Caro direttore,
due giorni di sciopero della scuola per due motivi a seconda della sigla sindacale: il primo è la riapertura delle graduatorie a esaurimento, l’altro è quello di salvare decine di migliaia di diplomati magistrali.

E’ uno sciopero che torna a far emergere le contraddizioni della Buona Scuola, che al di là delle buone intenzioni risulta fallimentare in molti suoi aspetti, uno dei quali è proprio questo, diventare motivo di sciopero per due istanze apparentemente opposte, ma che in realtà pongono la stessa questione. Che si chieda la riapertura delle graduatorie a esaurimento o che si voglia impedire la perdita del ruolo a chi lo ha conseguito ma che improvvisamente si è trovato senza titoli perché solo diplomato, la questione è la stessa, e cioè che Renzi, il grande innovatore Renzi, in realtà non ha fatto altro che tentare di razionalizzare un gigantesco meccanismo. 

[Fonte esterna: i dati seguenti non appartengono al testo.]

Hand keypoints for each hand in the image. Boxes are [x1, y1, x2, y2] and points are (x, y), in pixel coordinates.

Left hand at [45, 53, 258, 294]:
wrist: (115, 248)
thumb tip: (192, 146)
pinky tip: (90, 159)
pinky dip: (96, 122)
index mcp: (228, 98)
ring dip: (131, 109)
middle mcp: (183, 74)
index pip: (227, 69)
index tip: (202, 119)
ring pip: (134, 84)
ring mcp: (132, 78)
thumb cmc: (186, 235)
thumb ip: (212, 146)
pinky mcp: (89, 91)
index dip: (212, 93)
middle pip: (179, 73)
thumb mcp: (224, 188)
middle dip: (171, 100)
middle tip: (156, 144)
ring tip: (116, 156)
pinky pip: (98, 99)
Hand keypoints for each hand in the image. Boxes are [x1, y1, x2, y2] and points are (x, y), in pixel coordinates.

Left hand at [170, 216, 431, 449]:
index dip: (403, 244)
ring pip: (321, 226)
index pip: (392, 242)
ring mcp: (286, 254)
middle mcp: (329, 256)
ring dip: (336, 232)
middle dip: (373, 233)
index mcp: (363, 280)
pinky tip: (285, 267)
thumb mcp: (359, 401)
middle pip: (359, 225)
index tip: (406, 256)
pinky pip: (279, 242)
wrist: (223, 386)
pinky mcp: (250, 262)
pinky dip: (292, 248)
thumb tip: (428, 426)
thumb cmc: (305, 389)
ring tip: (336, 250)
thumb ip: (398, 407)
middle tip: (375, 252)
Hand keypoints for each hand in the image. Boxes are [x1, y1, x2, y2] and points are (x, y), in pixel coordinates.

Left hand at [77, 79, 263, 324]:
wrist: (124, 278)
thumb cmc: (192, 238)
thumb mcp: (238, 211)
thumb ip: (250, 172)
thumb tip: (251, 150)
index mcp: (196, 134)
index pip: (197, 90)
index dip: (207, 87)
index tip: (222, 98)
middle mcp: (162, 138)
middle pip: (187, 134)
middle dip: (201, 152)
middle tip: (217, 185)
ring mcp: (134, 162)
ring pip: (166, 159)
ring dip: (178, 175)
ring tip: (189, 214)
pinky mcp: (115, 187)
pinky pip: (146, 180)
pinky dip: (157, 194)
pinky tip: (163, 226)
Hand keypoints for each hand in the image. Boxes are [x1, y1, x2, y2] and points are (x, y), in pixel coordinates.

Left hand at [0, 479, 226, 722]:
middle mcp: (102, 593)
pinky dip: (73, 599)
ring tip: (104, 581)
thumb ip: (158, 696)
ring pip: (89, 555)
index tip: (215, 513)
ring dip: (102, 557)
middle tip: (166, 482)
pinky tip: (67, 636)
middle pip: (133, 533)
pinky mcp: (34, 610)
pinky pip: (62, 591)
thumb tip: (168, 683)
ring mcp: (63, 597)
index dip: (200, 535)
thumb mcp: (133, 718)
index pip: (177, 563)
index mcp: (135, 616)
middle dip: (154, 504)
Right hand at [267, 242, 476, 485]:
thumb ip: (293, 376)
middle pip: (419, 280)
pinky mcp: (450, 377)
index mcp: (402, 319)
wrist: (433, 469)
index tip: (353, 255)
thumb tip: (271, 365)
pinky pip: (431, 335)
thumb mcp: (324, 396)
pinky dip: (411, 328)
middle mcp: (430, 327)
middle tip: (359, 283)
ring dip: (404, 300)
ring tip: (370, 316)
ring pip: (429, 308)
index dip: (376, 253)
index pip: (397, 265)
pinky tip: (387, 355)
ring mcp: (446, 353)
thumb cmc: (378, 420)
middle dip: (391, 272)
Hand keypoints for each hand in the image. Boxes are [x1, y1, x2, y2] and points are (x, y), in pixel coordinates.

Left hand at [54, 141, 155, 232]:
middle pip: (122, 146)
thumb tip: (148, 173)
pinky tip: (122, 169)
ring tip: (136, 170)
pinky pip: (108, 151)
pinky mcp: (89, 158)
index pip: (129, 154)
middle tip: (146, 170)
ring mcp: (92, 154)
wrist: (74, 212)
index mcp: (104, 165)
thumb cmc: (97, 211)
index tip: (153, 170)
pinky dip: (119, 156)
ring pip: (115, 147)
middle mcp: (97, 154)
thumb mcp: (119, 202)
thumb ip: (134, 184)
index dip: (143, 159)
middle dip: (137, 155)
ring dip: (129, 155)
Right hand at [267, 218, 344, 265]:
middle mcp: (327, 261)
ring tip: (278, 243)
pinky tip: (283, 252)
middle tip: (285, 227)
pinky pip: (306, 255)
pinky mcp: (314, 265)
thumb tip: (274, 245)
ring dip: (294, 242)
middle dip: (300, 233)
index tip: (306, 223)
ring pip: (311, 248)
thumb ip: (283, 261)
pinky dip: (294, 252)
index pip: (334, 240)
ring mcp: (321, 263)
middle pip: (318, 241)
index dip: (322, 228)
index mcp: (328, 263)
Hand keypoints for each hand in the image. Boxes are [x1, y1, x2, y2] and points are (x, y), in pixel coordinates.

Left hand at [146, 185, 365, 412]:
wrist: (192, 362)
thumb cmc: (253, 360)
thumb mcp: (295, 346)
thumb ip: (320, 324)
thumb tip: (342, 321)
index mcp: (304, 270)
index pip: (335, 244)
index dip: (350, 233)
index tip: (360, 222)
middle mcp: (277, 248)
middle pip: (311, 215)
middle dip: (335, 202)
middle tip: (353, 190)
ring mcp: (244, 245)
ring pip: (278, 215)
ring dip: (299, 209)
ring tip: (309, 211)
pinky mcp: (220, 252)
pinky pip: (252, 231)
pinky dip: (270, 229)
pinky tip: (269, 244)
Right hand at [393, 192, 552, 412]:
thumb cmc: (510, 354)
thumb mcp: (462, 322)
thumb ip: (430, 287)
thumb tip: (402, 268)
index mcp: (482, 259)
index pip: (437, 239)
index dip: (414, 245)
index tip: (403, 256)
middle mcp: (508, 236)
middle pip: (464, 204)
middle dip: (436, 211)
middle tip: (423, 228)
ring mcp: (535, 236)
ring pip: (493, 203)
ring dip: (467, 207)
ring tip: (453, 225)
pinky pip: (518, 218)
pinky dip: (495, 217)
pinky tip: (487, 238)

Ma — e lo sciopero di questi giorni lo dimostra — il meccanismo non è razionalizzabile, è di per sé scoordinato e prima o poi le sue pecche vengono a galla. Perché ad un certo punto si deve chiudere l’accesso alle graduatorie? E’ inevitabile che chi rimane fuori pur avendo qualche titolo per farne parte senta questa decisione come una grave ingiustizia. Così mettetevi nei panni di chi raggiunge il ruolo, insegna come docente di ruolo, e poi per una sentenza si sente dire che i suoi titoli — quelli che aveva presentato ed erano stati accettati — ora non valgono più. Anche questa non è forse un’ingiustizia? Lo sciopero chiede che venga fatta giustizia, e come dare torto a chi manifesta, visto che Renzi ha introdotto l’idea che nella scuola c’è posto per tutti, che nessuno rimarrà fuori a sostare in graduatorie permanenti?



Il problema è che l’errore sta a monte: non è in questo modo che si recluta, non è in questo modo che si assume! In Italia si diventa insegnanti in modo burocratico, ciò che conta sono i titoli e non l’esperienza. E di conseguenza ciò che conta sono le graduatorie e non i bambini e le bambine, i ragazzi e le ragazze cui si va ad insegnare. Qui sta la questione e questo sciopero si guarda bene dal sollevarla; del resto, sollevarla di fronte a chi? A un ministro che non c’è!

Invece si dovrebbe riflettere su quanto sta succedendo nella scuola italiana per aprire una nuova strada, che abbia nell’esperienza di insegnamento e di educazione la via di accesso alla scuola sia statale sia paritaria. E’ una nuova strada quella da tentare, la strada che è più naturale e ragionevole, quella per cui uno impara ad insegnare attraverso due modalità che si legano, 1) seguendo dei maestri e 2) insegnando. Questa è l’esperienza, non che uno raccolga titoli, ma che uno possa scegliere dei maestri da cui imparare e che possa verificare insegnando le sue capacità. 



L’attuale sistema burocratico andrebbe smontato per portare dentro il mondo della scuola diverse vie di accesso all’insegnamento, ma sempre ancorate all’esperienza.